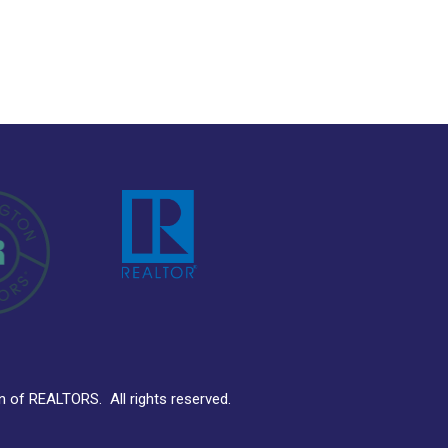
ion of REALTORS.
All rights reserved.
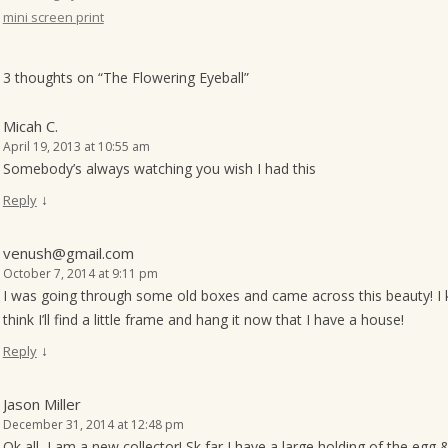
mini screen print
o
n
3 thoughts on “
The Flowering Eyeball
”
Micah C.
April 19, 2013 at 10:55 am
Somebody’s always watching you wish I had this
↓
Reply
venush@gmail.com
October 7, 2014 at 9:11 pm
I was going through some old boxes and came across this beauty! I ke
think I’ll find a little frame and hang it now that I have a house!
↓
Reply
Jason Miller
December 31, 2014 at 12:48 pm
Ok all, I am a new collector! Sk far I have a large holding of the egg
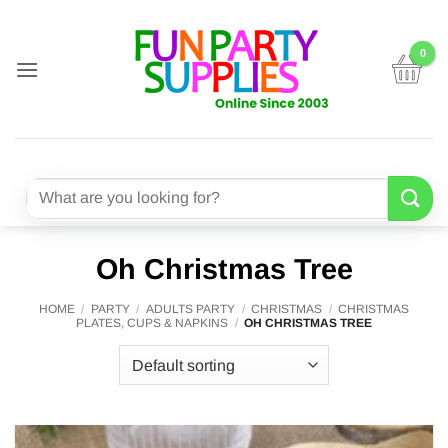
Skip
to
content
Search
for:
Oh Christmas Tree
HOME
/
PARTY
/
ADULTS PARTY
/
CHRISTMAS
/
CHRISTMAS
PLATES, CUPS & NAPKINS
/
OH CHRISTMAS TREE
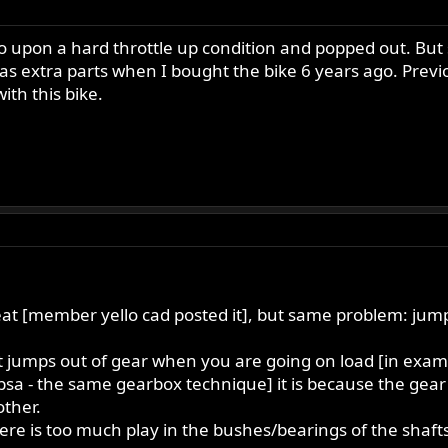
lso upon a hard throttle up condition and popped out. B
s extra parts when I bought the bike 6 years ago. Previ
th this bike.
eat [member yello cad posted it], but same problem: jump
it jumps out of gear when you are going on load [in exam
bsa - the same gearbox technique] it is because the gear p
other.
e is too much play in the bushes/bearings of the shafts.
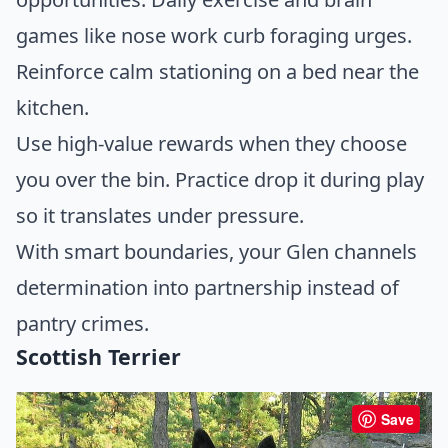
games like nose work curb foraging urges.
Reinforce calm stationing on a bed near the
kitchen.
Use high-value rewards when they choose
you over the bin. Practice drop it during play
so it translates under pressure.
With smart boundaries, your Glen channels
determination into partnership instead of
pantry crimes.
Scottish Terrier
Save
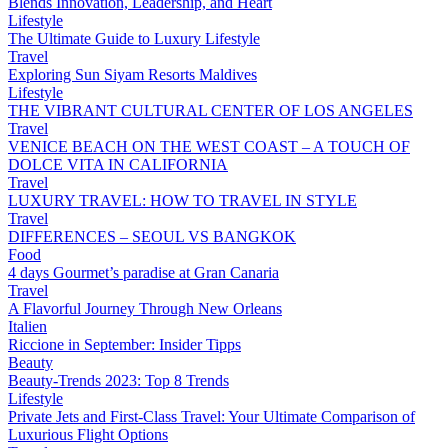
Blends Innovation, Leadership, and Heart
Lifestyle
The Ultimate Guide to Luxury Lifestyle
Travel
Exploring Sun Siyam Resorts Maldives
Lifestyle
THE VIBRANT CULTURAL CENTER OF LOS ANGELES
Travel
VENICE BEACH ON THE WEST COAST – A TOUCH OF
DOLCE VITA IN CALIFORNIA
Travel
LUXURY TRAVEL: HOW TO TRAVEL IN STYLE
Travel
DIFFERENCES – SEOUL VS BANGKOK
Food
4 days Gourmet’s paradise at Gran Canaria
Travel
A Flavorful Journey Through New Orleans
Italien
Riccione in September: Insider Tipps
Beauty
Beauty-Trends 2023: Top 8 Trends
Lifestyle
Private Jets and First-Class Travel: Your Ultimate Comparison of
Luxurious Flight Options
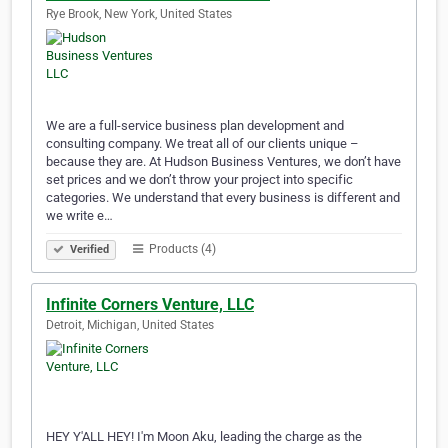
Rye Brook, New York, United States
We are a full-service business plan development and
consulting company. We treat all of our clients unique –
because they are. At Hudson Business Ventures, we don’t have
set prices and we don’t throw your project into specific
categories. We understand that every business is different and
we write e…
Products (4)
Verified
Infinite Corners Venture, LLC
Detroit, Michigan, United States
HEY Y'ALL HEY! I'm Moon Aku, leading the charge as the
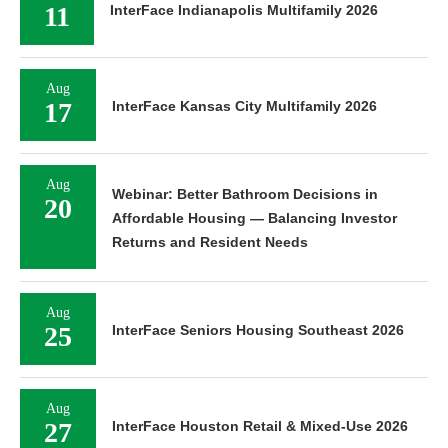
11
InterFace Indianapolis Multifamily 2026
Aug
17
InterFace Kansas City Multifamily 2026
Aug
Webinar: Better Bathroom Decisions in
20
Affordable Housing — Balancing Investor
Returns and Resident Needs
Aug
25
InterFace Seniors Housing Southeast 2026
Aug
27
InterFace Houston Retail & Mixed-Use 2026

━━━━━━━━━━━━━━━━━━━━━━━━━━━━━━

● **Description of the task**:
The answer must match the entries above line for line, with the pictures dropped.

● **Written answer**:
ion of REALTORS.
All rights reserved.
mini screen print
o
n
3 thoughts on “
The Flowering Eyeball
”
Micah C.
April 19, 2013 at 10:55 am
Somebody’s always watching you wish I had this
↓
Reply
venush@gmail.com
October 7, 2014 at 9:11 pm
I was going through some old boxes and came across this beauty! I ke
think I’ll find a little frame and hang it now that I have a house!
↓
Reply
Jason Miller
December 31, 2014 at 12:48 pm
Ok all, I am a new collector! Sk far I have a large holding of the egg
Skip
to
content
Search
for:
Oh Christmas Tree
HOME
/
PARTY
/
ADULTS PARTY
/
CHRISTMAS
/
CHRISTMAS
PLATES, CUPS & NAPKINS
/
OH CHRISTMAS TREE
lso upon a hard throttle up condition and popped out. B
s extra parts when I bought the bike 6 years ago. Previ
th this bike.
eat [member yello cad posted it], but same problem: jump
it jumps out of gear when you are going on load [in exam
bsa - the same gearbox technique] it is because the gear p
other.
e is too much play in the bushes/bearings of the shafts.
games like nose work curb foraging urges.
Reinforce calm stationing on a bed near the
kitchen.
Use high-value rewards when they choose
you over the bin. Practice drop it during play
so it translates under pressure.
With smart boundaries, your Glen channels
determination into partnership instead of
pantry crimes.
Scottish Terrier
Save
Blends Innovation, Leadership, and Heart
Lifestyle
The Ultimate Guide to Luxury Lifestyle
Travel
Exploring Sun Siyam Resorts Maldives
Lifestyle
THE VIBRANT CULTURAL CENTER OF LOS ANGELES
Travel
VENICE BEACH ON THE WEST COAST – A TOUCH OF
DOLCE VITA IN CALIFORNIA
Travel
LUXURY TRAVEL: HOW TO TRAVEL IN STYLE
Travel
DIFFERENCES – SEOUL VS BANGKOK
Food
4 days Gourmet’s paradise at Gran Canaria
Travel
A Flavorful Journey Through New Orleans
Italien
Riccione in September: Insider Tipps
Beauty
Beauty-Trends 2023: Top 8 Trends
Lifestyle
Private Jets and First-Class Travel: Your Ultimate Comparison of
Luxurious Flight Options
Rye Brook, New York, United States
We are a full-service business plan development and
consulting company. We treat all of our clients unique –
because they are. At Hudson Business Ventures, we don’t have
set prices and we don’t throw your project into specific
categories. We understand that every business is different and
we write e…
Products (4)
Verified
Infinite Corners Venture, LLC
Detroit, Michigan, United States
HEY Y'ALL HEY! I'm Moon Aku, leading the charge as the
11
InterFace Indianapolis Multifamily 2026
Aug
17
InterFace Kansas City Multifamily 2026
Aug
Webinar: Better Bathroom Decisions in
20
Affordable Housing — Balancing Investor
Returns and Resident Needs
Aug
25
InterFace Seniors Housing Southeast 2026
Aug
27
InterFace Houston Retail & Mixed-Use 2026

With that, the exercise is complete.